When the Marcos regime began to crumble in the early months of 1986, Steve and Deborah could have fled the country like many other missionaries and expatriates living in the Philippines. But that wasn’t really an option—because Deborah was eight months pregnant with me, their first son.

I was born in Makati Medical Center on April 5, 1986, just six weeks after the People Power Revolution (February 22–25) and the subsequent swearing-in of Cory Aquino as the eleventh president of the Philippines. I was born and raised in the Philippines because my parents read their Bible and got passports. And because I was raised in Victory, I have learned to do the same—not just from my parents, but from the men and women in the church who discipled me.

The first discipleship group I attended was in the mid-1990s when I was in elementary school. Every Friday night, a group of over a dozen nine-to twelve-year-olds would meet at McDonald’s in Shangri-La Mall with Pastor Rommel (Omeng) Cervantes—the Kids Church pastor at Victory. It was in that discipleship group that I was first challenged to read my Bible every day, and first taught how to lead a small group and to see myself not only as a disciple but also as a disciple-maker.

We were all sad the day Pastor Omeng told us that he would no longer be the Kids Church pastor because he felt called to be a missionary to Eastern Europe and to help with a new church plant in the city of Riga, Latvia. After almost two decades of serving and pastoring in Latvia and Russia, Omeng and his family are now serving in an Every Nation congregation near London, England.

His replacement was Pastor Paolo Punzalan, who had just returned from a season as a cross-cultural missionary in St. Petersburg, Russia. Pastor Paolo continued where Pastor Omeng had left off, teaching children at Victory to love the Bible and to see themselves as disciple-makers.

When I was in high school, I joined the discipleship group of our youth pastor, Rico Ricafort. From day one, Pastor Rico instilled in us a passion for purity and a deep sense of calling. Week in and week out, every young man in that discipleship group heard two core truths: God had called us to holiness and God had called us to be leaders, not followers.

We were all sad, but not surprised, the day Pastor Rico told us that he would no longer be our youth pastor because he was moving to serve at an Every Nation church in the United States. After a year in the U.S., Pastor Rico returned to the Philippines to pastor at Victory Ortigas, while always having the heart to go to the nations.

Pastor Rico’s replacement as youth pastor was Pastor Mel Caliñgo, but it wasn’t long before Pastor Mel felt called to the mission field. Today, Mel and his wife, Tanja, are church-planters in Madrid, Spain.

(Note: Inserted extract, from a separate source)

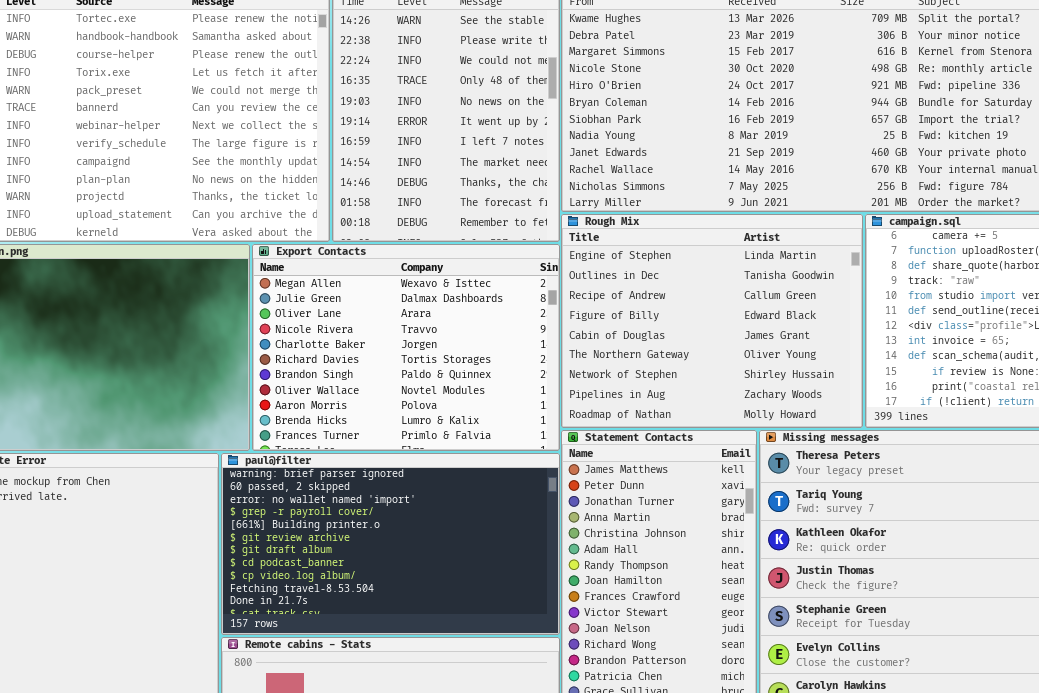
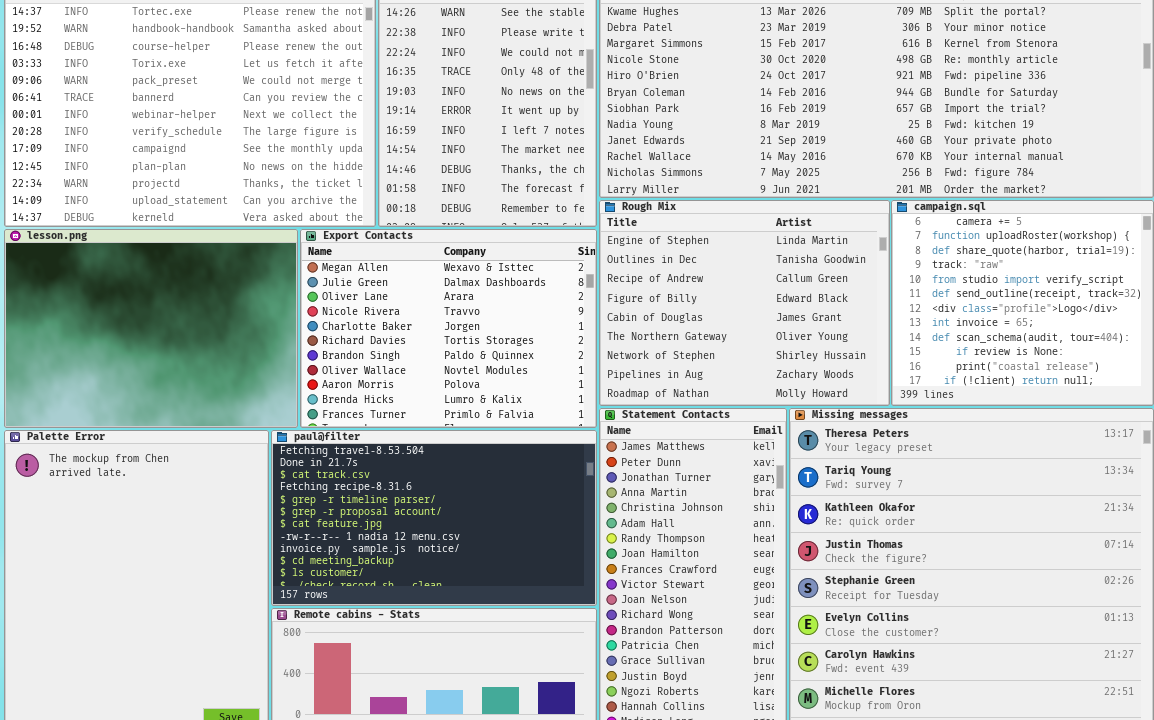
paul@filter: [221,453,560,635] -> [271,430,597,606], scrolled down 9 rows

Looking back on my upbringing in the Philippines and my discipleship journey at Victory, I am reminded of why that small church in the U-Belt has continued to grow in size, strength, and influence for the past thirty-five years. We’ve grown because we reach the campus, make disciples, and send them out across the nation and into the nations of the world.

Next month (October), my wife and I will be traveling to Manila with our three young children, and we are currently in the process of getting a passport for our youngest son, George, who is six months old. While getting a passport is usually seen as a mundane and tedious process, I’ve grown to see it as an exciting moment in the life of every follower of Jesus.

I am so thankful that next month George and his older siblings will have the opportunity to travel to Manila to see my home and my church and meet some of my closest friends. And I am hopeful that as my children grow up, they, too, will learn the lessons I learned at Victory—to love and follow Jesus, to obey His Word, and to go wherever He calls us to go.

 

William Murrell is the launch director of Every Nation Seminary. He and his wife, Rachel, currently live in Nashville, Tennessee with their three young children.